To assuage my guilt, I try to cook for her. Real food. Manly food. Not especially manly food, because I don't like to grill. My last grilling experience... The grill caught on fire. I was making hamburgers. Little balls of ground beef. Not gourmet, just simple hamburgers. Easy, delicious, what could go wrong? The grill could catch on fire. I know, it's a grill. The fire is how you cook things. That turned into a massive grease fire right under my burgers. Those burgers, they turned into something between a hockey puck and a racquetball.
So, since it does not involve being angered near a grill, I made marmalade. I scoured the Internet for nearly 7 minutes to find the perfect recipe. Most of the recipes read like this: 14 pounds of oranges, 37 pounds of sugar, a home commercial cannery, and a dromedary camel. Not having a camel, only a few oranges, and no desire for a post apocalyptic store of orange marmalade, I nearly gave up the whole project. Ultimately, I four a recipe that made only one, normal sized jar. I read it, took some ideas and then made my own recipe. So here is what I did.

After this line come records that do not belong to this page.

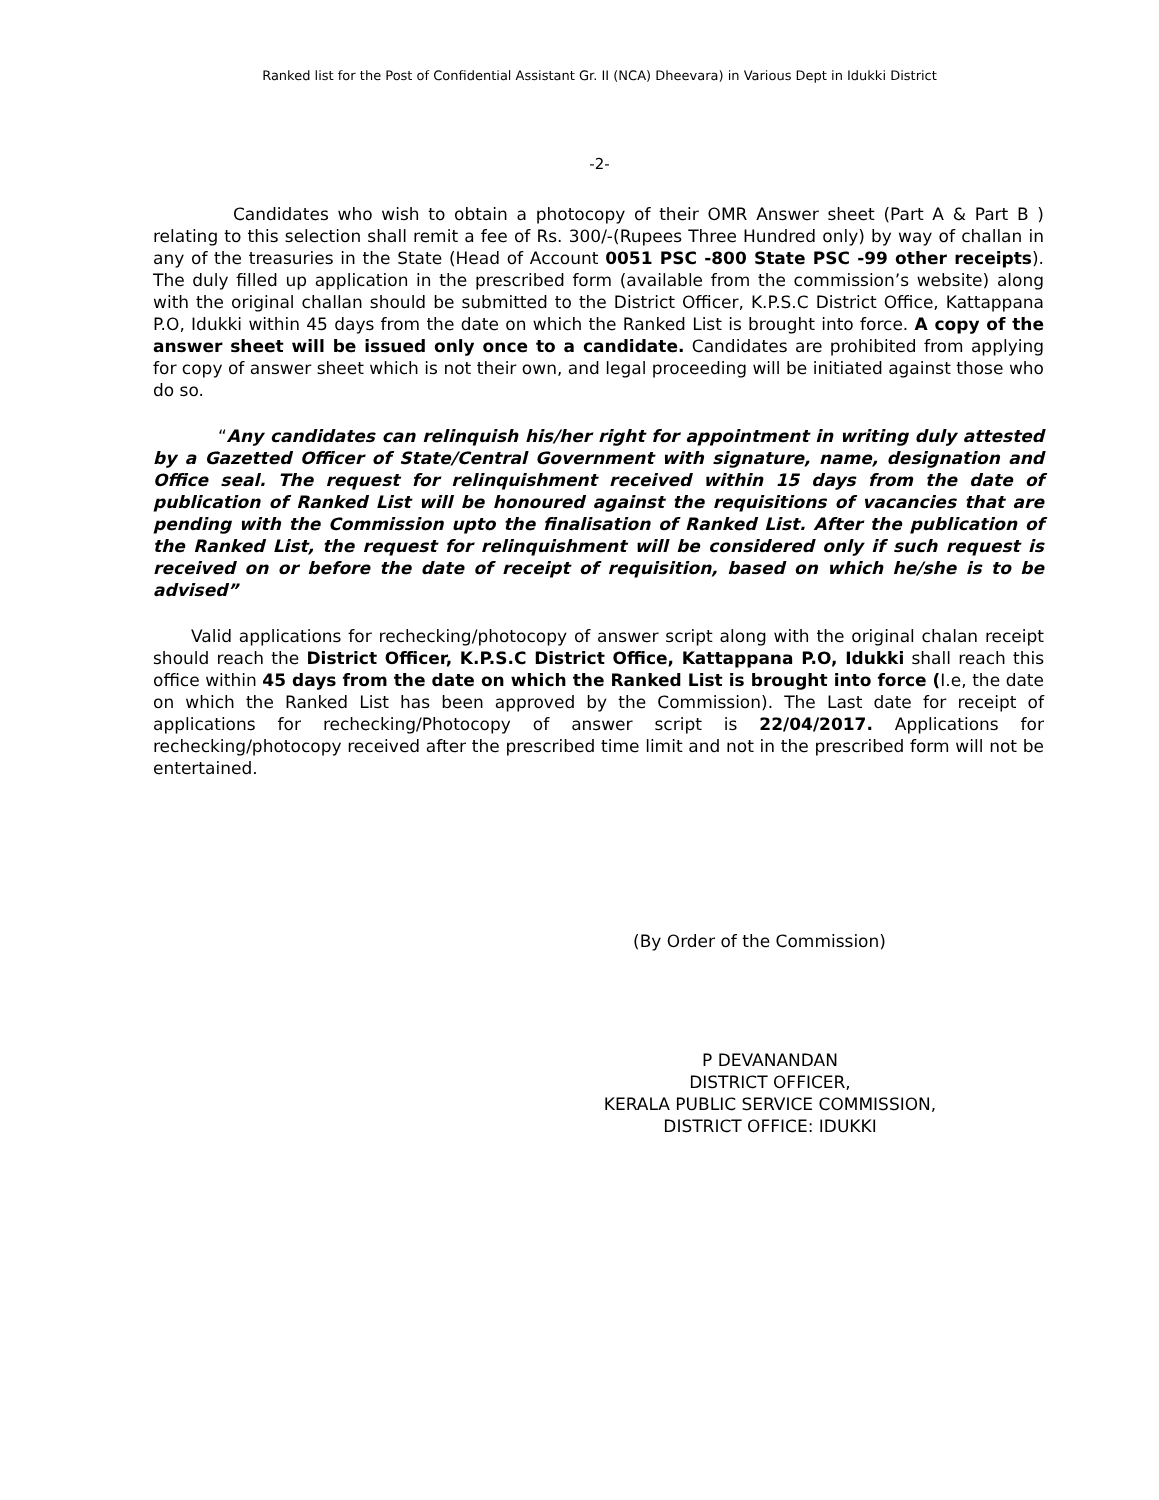Ranked list for the Post of Confidential Assistant Gr. II (NCA) Dheevara) in Various Dept in Idukki District
-2-
Candidates who wish to obtain a photocopy of their OMR Answer sheet (Part A & Part B ) relating to this selection shall remit a fee of Rs. 300/-(Rupees Three Hundred only) by way of challan in any of the treasuries in the State (Head of Account 0051 PSC -800 State PSC -99 other receipts). The duly filled up application in the prescribed form (available from the commission’s website) along with the original challan should be submitted to the District Officer, K.P.S.C District Office, Kattappana P.O, Idukki within 45 days from the date on which the Ranked List is brought into force. A copy of the answer sheet will be issued only once to a candidate. Candidates are prohibited from applying for copy of answer sheet which is not their own, and legal proceeding will be initiated against those who do so.
“Any candidates can relinquish his/her right for appointment in writing duly attested by a Gazetted Officer of State/Central Government with signature, name, designation and Office seal. The request for relinquishment received within 15 days from the date of publication of Ranked List will be honoured against the requisitions of vacancies that are pending with the Commission upto the finalisation of Ranked List. After the publication of the Ranked List, the request for relinquishment will be considered only if such request is received on or before the date of receipt of requisition, based on which he/she is to be advised”
Valid applications for rechecking/photocopy of answer script along with the original chalan receipt should reach the District Officer, K.P.S.C District Office, Kattappana P.O, Idukki shall reach this office within 45 days from the date on which the Ranked List is brought into force (I.e, the date on which the Ranked List has been approved by the Commission). The Last date for receipt of applications for rechecking/Photocopy of answer script is 22/04/2017. Applications for rechecking/photocopy received after the prescribed time limit and not in the prescribed form will not be entertained.
(By Order of the Commission)
P DEVANANDAN
DISTRICT OFFICER,
KERALA PUBLIC SERVICE COMMISSION,
DISTRICT OFFICE: IDUKKI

1.5 oranges... I ate half of that second orange, but i probably shoud've used it. I did put the peel into the concoction. I actually used a blood orange and half a regular orange because I was going for a slightly different flavor.
1 lime. This is keeping with that "slighty different flavor."
1/4 C sugar. This is not particularly sweet. Add more sugar if you prefer.
1/4 C water.
Wash the oranges and lime, then slice them thin with the peel on. I then threw them into a food processor and hit pulse a few times to make them smaller. With mixed results.
Throw everything into an appropriately sized saucepan and let it boil. Your goal here is to boil the water, dissolve the sugar and start softening this oranges. Let that go about 10 minutes, then turn it down to simmer for the next half hour. Remove the pan from the heat and read a good book. After waiting until your marmalade has made progress on its way to cooling or you have made sufficient progress toward total consciousness, place your marmalade into 1 appropriately sized jar.
Unless you are planning on stockpiling marmalade in case the whole Y2K thing finally catches up to us, you don't need to do any ridiculous canning process. Just throw it in the fridge until you are ready to make cupcakes.